Required work:
Across the entries below, determine how many lines include the word "input". State only the resulting number.

+++ Entries supplied

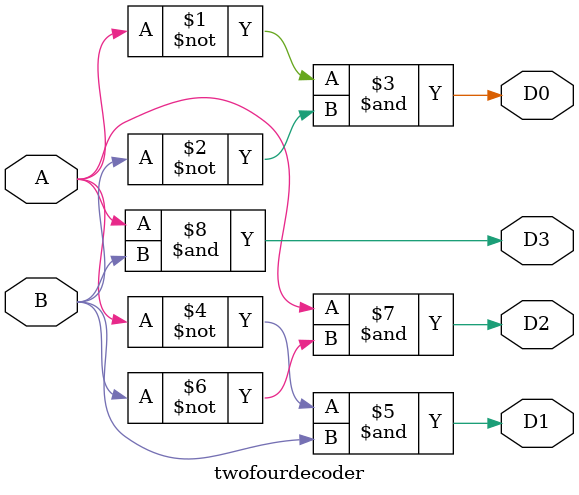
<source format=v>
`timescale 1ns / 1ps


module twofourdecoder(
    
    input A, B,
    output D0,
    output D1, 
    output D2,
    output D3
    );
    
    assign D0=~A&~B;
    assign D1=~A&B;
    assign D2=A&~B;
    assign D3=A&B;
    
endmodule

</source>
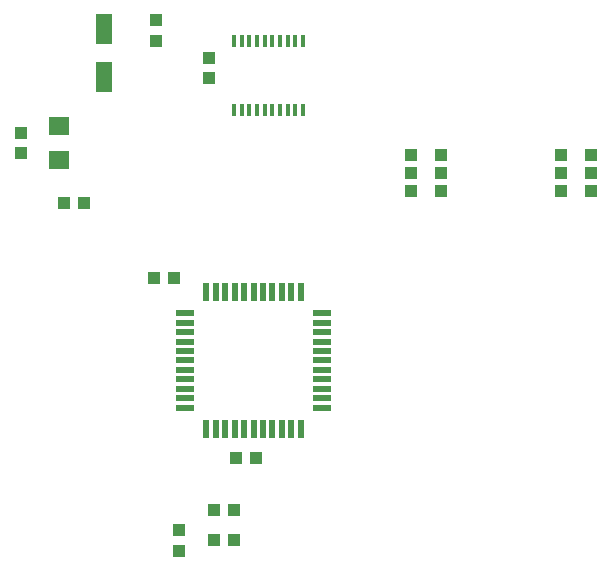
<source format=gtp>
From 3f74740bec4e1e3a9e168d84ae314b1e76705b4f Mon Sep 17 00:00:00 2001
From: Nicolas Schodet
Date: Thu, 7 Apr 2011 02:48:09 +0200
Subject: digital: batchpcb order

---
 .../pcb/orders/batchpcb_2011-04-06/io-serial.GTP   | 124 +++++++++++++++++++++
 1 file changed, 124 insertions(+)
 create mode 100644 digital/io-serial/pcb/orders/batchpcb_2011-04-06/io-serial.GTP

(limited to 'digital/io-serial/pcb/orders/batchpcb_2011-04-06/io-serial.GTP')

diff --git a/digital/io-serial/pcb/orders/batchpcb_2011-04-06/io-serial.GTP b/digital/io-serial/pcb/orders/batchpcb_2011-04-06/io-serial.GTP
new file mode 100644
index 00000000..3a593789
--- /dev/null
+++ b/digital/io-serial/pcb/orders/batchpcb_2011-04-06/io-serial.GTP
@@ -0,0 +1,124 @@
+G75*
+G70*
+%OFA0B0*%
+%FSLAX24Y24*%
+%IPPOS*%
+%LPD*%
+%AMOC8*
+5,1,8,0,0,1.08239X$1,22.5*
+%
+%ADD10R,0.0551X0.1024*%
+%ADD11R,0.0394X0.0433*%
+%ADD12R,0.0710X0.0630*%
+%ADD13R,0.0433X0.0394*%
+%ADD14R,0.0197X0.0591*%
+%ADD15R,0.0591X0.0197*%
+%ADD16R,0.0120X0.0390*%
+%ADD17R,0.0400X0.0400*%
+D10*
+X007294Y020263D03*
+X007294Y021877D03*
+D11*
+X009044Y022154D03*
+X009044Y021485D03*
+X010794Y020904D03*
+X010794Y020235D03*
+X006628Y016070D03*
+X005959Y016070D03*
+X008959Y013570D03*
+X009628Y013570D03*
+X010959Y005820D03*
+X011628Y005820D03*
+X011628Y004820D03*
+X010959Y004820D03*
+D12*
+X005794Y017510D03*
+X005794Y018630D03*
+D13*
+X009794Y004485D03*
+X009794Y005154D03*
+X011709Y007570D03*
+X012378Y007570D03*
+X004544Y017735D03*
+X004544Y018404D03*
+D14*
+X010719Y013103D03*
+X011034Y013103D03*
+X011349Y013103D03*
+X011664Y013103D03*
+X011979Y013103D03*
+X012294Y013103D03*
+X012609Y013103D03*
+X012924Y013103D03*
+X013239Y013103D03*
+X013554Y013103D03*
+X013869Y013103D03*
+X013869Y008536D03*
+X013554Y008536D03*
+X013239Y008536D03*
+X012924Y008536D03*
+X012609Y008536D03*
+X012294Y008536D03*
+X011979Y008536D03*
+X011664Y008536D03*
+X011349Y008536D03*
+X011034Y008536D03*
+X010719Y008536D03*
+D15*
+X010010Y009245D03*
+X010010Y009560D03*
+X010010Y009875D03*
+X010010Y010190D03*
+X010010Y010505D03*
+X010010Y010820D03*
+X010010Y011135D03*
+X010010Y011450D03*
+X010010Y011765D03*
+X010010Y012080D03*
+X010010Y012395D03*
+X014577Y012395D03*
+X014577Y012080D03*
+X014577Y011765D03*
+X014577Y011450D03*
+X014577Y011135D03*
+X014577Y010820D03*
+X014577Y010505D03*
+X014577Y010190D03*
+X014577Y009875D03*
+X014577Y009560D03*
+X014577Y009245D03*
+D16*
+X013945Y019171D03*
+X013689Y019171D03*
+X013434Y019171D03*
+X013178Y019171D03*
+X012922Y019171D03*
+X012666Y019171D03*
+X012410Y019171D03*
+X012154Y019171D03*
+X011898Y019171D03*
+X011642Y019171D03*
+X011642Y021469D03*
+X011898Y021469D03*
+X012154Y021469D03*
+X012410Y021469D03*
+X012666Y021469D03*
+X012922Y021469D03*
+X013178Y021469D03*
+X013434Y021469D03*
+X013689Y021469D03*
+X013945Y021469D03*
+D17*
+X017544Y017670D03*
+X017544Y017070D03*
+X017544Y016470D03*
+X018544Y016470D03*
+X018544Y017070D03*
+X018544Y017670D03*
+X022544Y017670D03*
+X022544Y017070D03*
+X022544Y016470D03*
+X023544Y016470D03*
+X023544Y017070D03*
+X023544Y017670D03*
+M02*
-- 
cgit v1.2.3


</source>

++++++
+++ Entries supplied

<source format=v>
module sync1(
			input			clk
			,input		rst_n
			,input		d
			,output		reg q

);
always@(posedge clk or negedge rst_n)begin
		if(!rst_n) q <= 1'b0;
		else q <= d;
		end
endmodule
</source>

++++++

Solution to this task:
4